Search for a pair of red and green cells in contact with each other. Next, select a scan path perpendicular to cell-to-cell contact using the Crop button. Zoom to achieve a pixel size of 50 to 200 nanometers and select Line in Scan mode.
Set frame size to 128 by one pixels. Set scan speed to the maximum allowed value. Then set cycles to 100, 000 to 500, 000.
Following this, choose the appropriate laser powers. Set the detectors to Photon Counting mode. Press Start Experiment to start the acquisition.
Export the raw data files to an RGB TIF image in raw data format. This file will contain a kymograph with the green and red channel data in the channel termed G and R of the image, respectively. Next, import the TIF file with the appropriate analysis software and proceed to perform the analysis.
Align the lines by performing a segment-wise time average with blocks of 500 to 1000 lines. Determine the membrane position in each block. Then shift all blocks to the same lateral position.
Sum up all aligned lines along the time axis and fit the average intensity profile using a Gaussian function. Define the pixels corresponding to the membrane as all pixels within plus or minus 2.5 sigma of the membrane position, and sum up the intensity of these pixels in each line obtaining a single fluorescent signal value for each time point. If photo bleaching is observed, apply a bleaching correction by fitting the membrane fluorescence time series with a double exponential function and applying the appropriate correction formula.
Calculate the auto and cross-correlation functions according to the appropriate equations. To improve the reliability of the analysis and avoid artifacts perform the calculations for 10 to 20 equal segments of the total measurement. Inspect the fluorescence time series and correlation functions in each segment and remove clearly distorted segments.
Finally, average all non-distorted segments. While analyzing your data, carefully inspect the intensity time series and correlation functions from each segment to avoid distortions, for instance, due to intracellular vesicles in the membrane periphery. An intensity image of HEK 293T cells expressing myristolyated-palmitoylated-mEYFP or mCardinal is shown here.

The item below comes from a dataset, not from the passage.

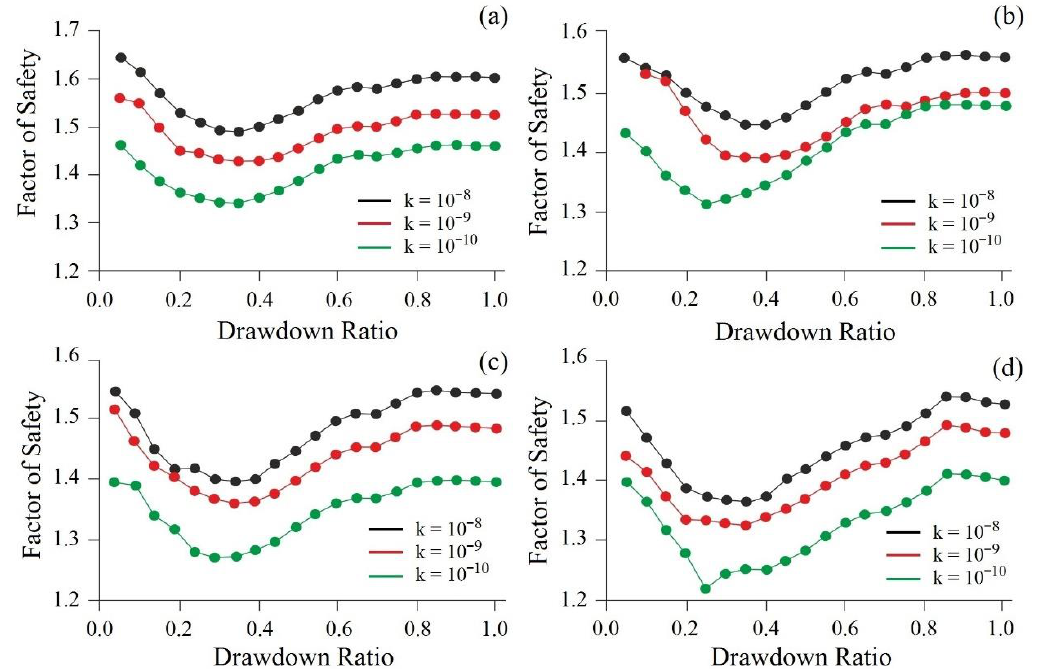
Figure 7. The trend of safety factors versus drawdown ratio by FEM: ( a ) R = 0.1 m/day, ( b ) R = 0.2 m/day, ( c ) R = 0.4 m/day, ( d ) R = 1 m/day.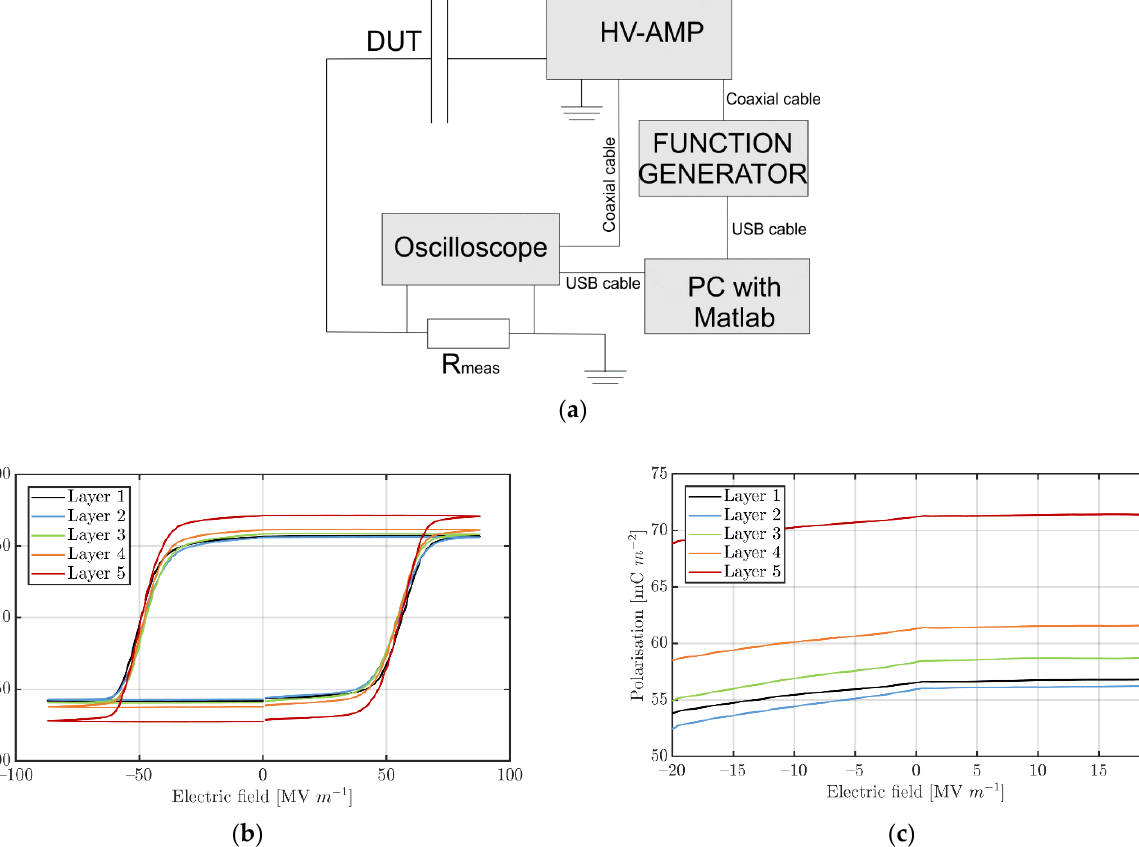
Figure 2. ( a ) Schema of the poling set-up. P-E-Loops of ( b ) each individual layer within a multilayer stack device with five active P(VDF-TrFE) layers. ( c ) Detail of the P-E-Loops showing the layer-to- layer difference in remanent polarisation more precisely.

A relative cross-correlation close to zero was observed while the autocorrelation functions show characteristic decay times of 10 to 20 milliseconds for the diffusion of myristolyated-palmitoylated-mEYFP and mCardinal in the plasma membrane. The cross-correlation functions of the sFCCS measurements of HEK 293T cells expressing membrane-anchored heterodimer myristolyated-palmitoylated-mCardinal-mEYFP had positive amplitudes and showed similar decay times as the autocorrelation function. sFCCS measurements on cell-to-cell contacts between APLP1-mEYFP and APLP1-mCardinal-expressing cells resulted in a positive relative cross-correlation of 0.45.
The sFCCS correlation functions obtained from measurements across APLP1 clusters at cell-cell contacts showed strongly reduced dynamics as evident from large decay times in the oscillations at large lag times. Upon zinc ion addition, the relative cross-correlation increased to an average value of 0.8. Further the molecular brightness significantly increased from small oligomers to larger multimers consisting of 10 to 50 monomers on each cell.
Transient instabilities may result in a cross-correlation function having negative values or a high false positive cross-correlation. The corresponding correlation functions typically deviate strongly from those of the majority of segments. As a complementary approach to sFCCS cross-correlation number and brightness can be used to detect protein-protein interactions.
While attempting this procedure it's important to remember that mixing of transfected cells is a critical step. Gently mix the cells and optimize transfection efficiencies to increase the chance of finding red and green cells in contact. After its development this technique has been used by researchers in the field of immunology to explore the interactions of signaling molecules in immunological synapses.